On wave equations with supercritical nonlinearities

Abstract.

We prove that the solution operators \({\cal e}_t (\phi , \psi )\) for the nonlinear wave equations with supercritical nonlinearities are not Lipschitz mappings from a subset of the finite-energy space \((\dot {H}^1 \cap L_{\rho +1}) \times L_2\) to \(\dot {H}^s_{q'}\) for \(t\neq 0\), and \(0\leq s\leq 1,\) \((n+1)/(1/2-1/q')= 1\). This is in contrast to the subcritical case, where the corresponding operators are Lipschitz mappings ([3], [6]).

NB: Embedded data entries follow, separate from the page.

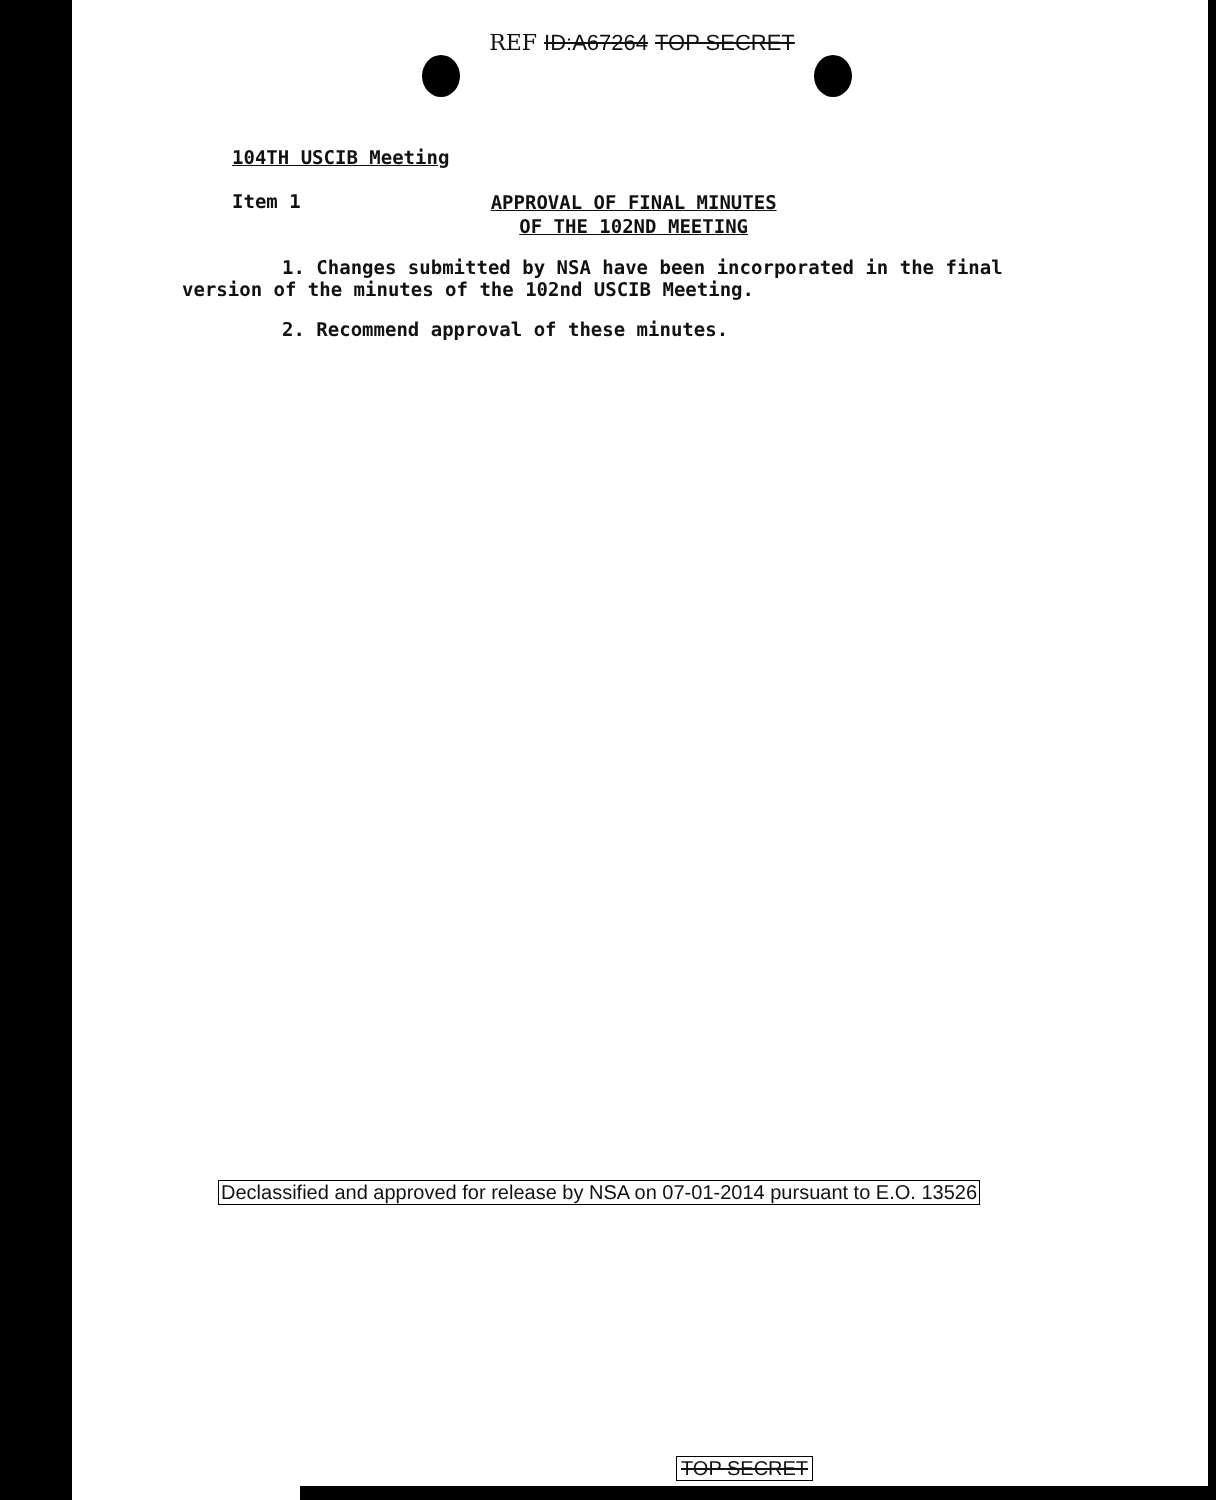REF ID:A67264 TOP SECRET
104TH USCIB Meeting
Item 1
APPROVAL OF FINAL MINUTES
OF THE 102ND MEETING
1. Changes submitted by NSA have been incorporated in the final
version of the minutes of the 102nd USCIB Meeting.
2. Recommend approval of these minutes.
Declassified and approved for release by NSA on 07-01-2014 pursuant to E.O. 13526
TOP SECRET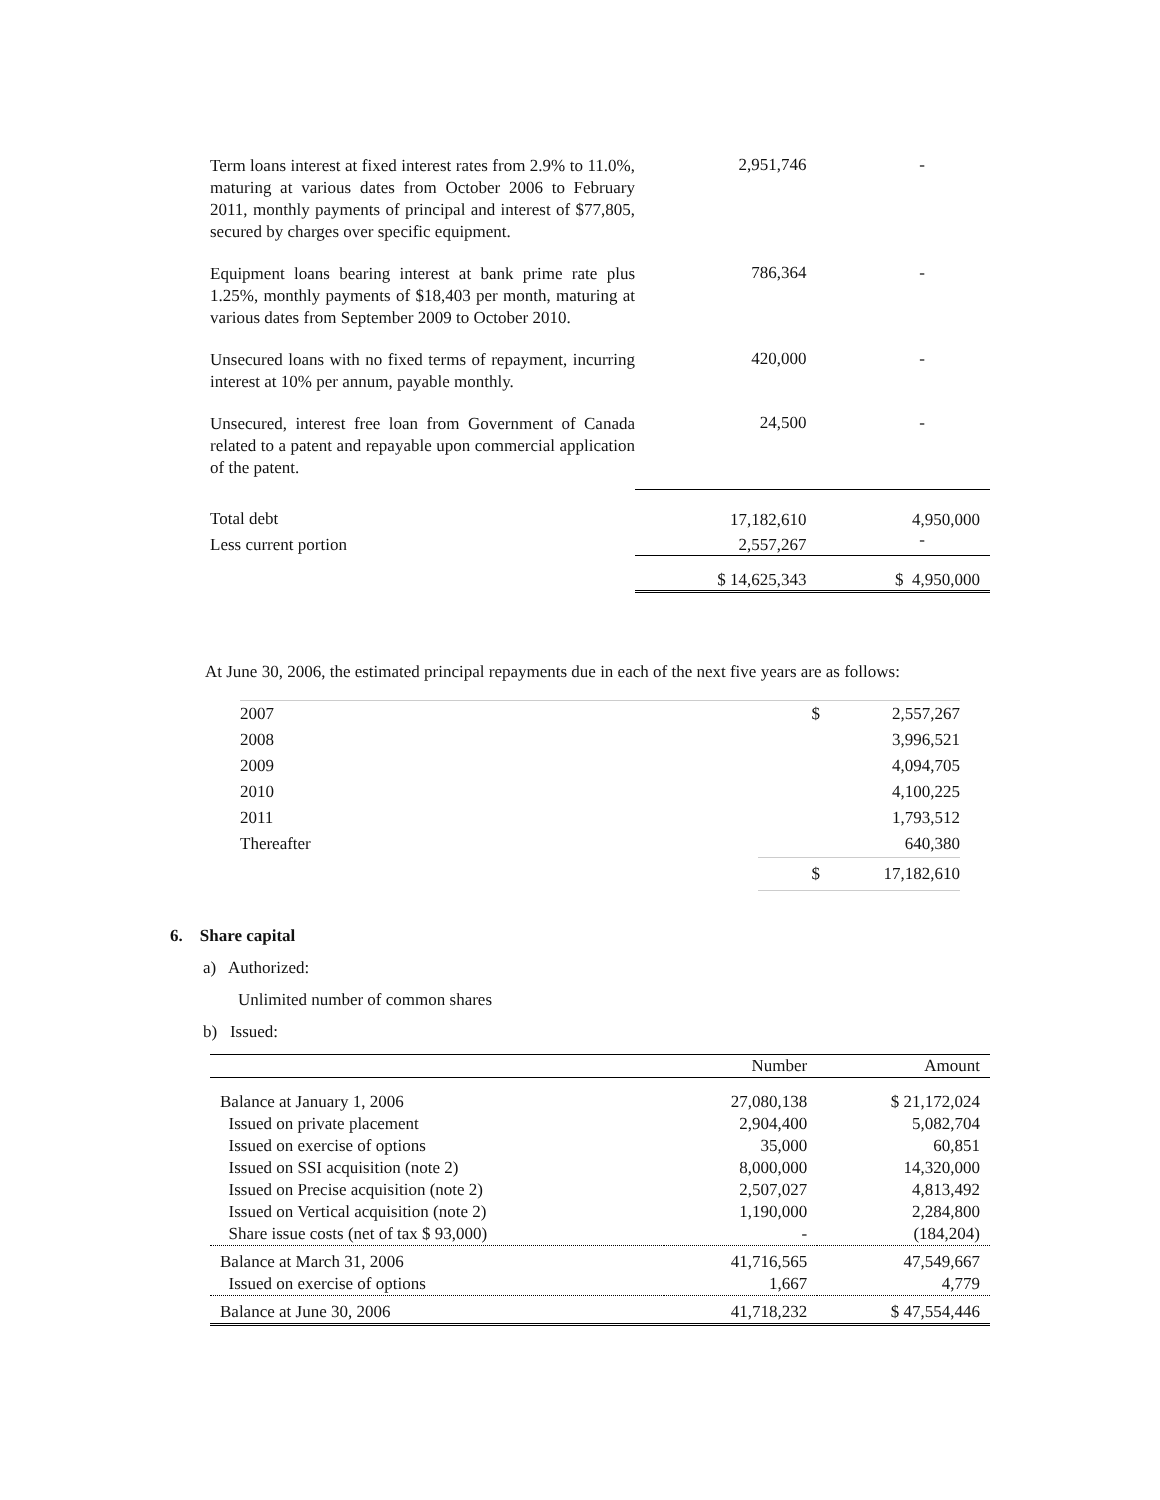| Term loans interest at fixed interest rates from 2.9% to 11.0%, maturing at various dates from October 2006 to February 2011, monthly payments of principal and interest of $77,805, secured by charges over specific equipment. | 2,951,746 | - |
| Equipment loans bearing interest at bank prime rate plus 1.25%, monthly payments of $18,403 per month, maturing at various dates from September 2009 to October 2010. | 786,364 | - |
| Unsecured loans with no fixed terms of repayment, incurring interest at 10% per annum, payable monthly. | 420,000 | - |
| Unsecured, interest free loan from Government of Canada related to a patent and repayable upon commercial application of the patent. | 24,500 | - |
| Total debt | 17,182,610 | 4,950,000 |
| Less current portion | 2,557,267 | - |
| | $ 14,625,343 | $ 4,950,000 |
At June 30, 2006, the estimated principal repayments due in each of the next five years are as follows:
| 2007 | $ | 2,557,267 |
| 2008 | | 3,996,521 |
| 2009 | | 4,094,705 |
| 2010 | | 4,100,225 |
| 2011 | | 1,793,512 |
| Thereafter | | 640,380 |
| | $ | 17,182,610 |
6. Share capital
a) Authorized:
Unlimited number of common shares
b) Issued:
| | Number | Amount |
| --- | --- | --- |
| Balance at January 1, 2006 | 27,080,138 | $ 21,172,024 |
| Issued on private placement | 2,904,400 | 5,082,704 |
| Issued on exercise of options | 35,000 | 60,851 |
| Issued on SSI acquisition (note 2) | 8,000,000 | 14,320,000 |
| Issued on Precise acquisition (note 2) | 2,507,027 | 4,813,492 |
| Issued on Vertical acquisition (note 2) | 1,190,000 | 2,284,800 |
| Share issue costs (net of tax $ 93,000) | - | (184,204) |
| Balance at March 31, 2006 | 41,716,565 | 47,549,667 |
| Issued on exercise of options | 1,667 | 4,779 |
| Balance at June 30, 2006 | 41,718,232 | $ 47,554,446 |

Here \({\cal e}_t(\phi , \psi )=u(\cdot , t)\), where u is a solution of \(\left\{\matrix {\partial ^2_tu-\Delta _xu+ m^2u+|u|^{\rho -1}u=0, \, t>0, \, x \in {\Bbb R}^n,\cr u\vert _{t=0}(x)=\phi (x),\hfill\cr \partial _tu\vert _{t=0}(x)=\psi (x). \hfill}\right.\) where \(n \geq 4, m\geq 0\) and \(\rho >\rho ^\ast =(n+2)/(n-2)\) in the supercritical case.